Season the inside of the turkey using about two teaspoons of the seasoning, and then use the remainder of the rub to season underneath the skin as well as the outside of the bird. Tuck the wings under the breast.
With the breast facing up, place the turkey into a roasting dish large enough to hold it, such as a roasting pan or you can even use a baking sheet.
Place the Turkey into the Refrigerator
Place the meat into the refrigerator, and allow it to sit uncovered for up to 3 days to give the seasoning time to soak in, after which time, it will be ready to be deep-fried, grilled, or roasted to juicy, golden perfection
More Tips for Dry Brining Your Turkey
- When dry brining your turkey for the holidays, you can also feel free to use your own salt and dry rub seasoning in place of the basic dry rub recipe provided to initiate the natural brining process.
You can also even add a touch of brown sugar to the dry rub for a savory sweetness. If you’d like, you can also simply use all salt to season your bird for a pure turkey flavor.
- You can also use fresh herbs in place of dry herbs in your dry rub for a mild hint of freshness.
When using fresh herbs in your recipe, simply add 1 tablespoon of fresh for every 5 pounds of meat.
- When seasoning underneath the skin of the bird, be sure to massage the mixture into both breasts as well as under the wings and legs.
- If turkey isn’t your thing, or you simply only need a small bird to feed your crowd, you can still use these tips for dry brining your best turkey yet for any holiday bird, such as a Cornish hen or a whole chicken.

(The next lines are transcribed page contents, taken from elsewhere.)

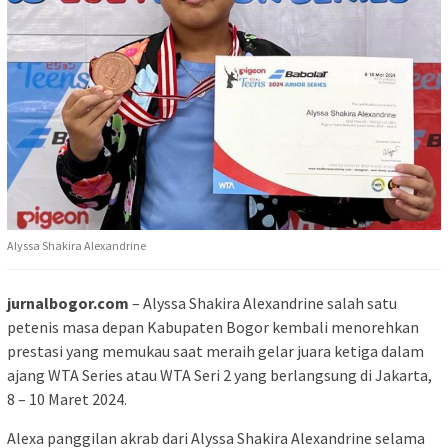
Alyssa Shakira Alexandrine
jurnalbogor.com
– Alyssa Shakira Alexandrine salah satu
petenis masa depan Kabupaten Bogor kembali menorehkan
prestasi yang memukau saat meraih gelar juara ketiga dalam
ajang WTA Series atau WTA Seri 2 yang berlangsung di Jakarta,
8 – 10 Maret 2024.
Alexa panggilan akrab dari Alyssa Shakira Alexandrine selama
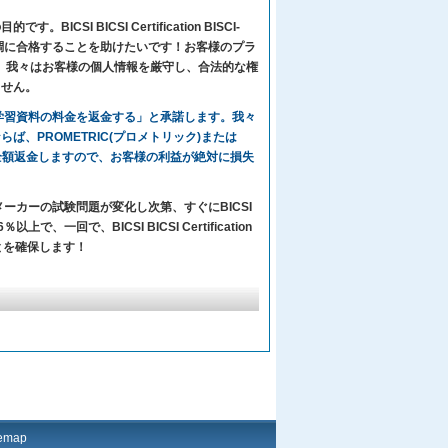
I BICSI Certification BISCI-
のために試験に順調に合格することを助けたいです！お客様のプラ
策で、我々はお客様の個人情報を厳守し、合法的な権
ません。
々の学習資料の料金を返金する」と承諾します。我々
しないならば、PROMETRIC(プロメトリック)または
全額返金しますので、お客様の利益が絶対に損失
。メーカーの試験問題が変化し次第、すぐにBICSI
上で、一回で、BICSI BICSI Certification
格することを確保します！
temap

Just be sure to adjust the dry rub measurements to fit the size of your bird. As a general rule, you will need 1/2 tablespoon of salt, 1 tablespoon if you are using kosher salt, 1/4 teaspoon black pepper, and 1/2 teaspoon of dried herbs per 5 pounds of meat.
- If you are running short on time, you can simply partially unthaw your turkey and then dry brine it. However, be warned, you will not be able to season underneath the skin for added flavor.
- You can also dry brine a cut-up or spatchcocked turkey using the same method as dry brining a whole bird.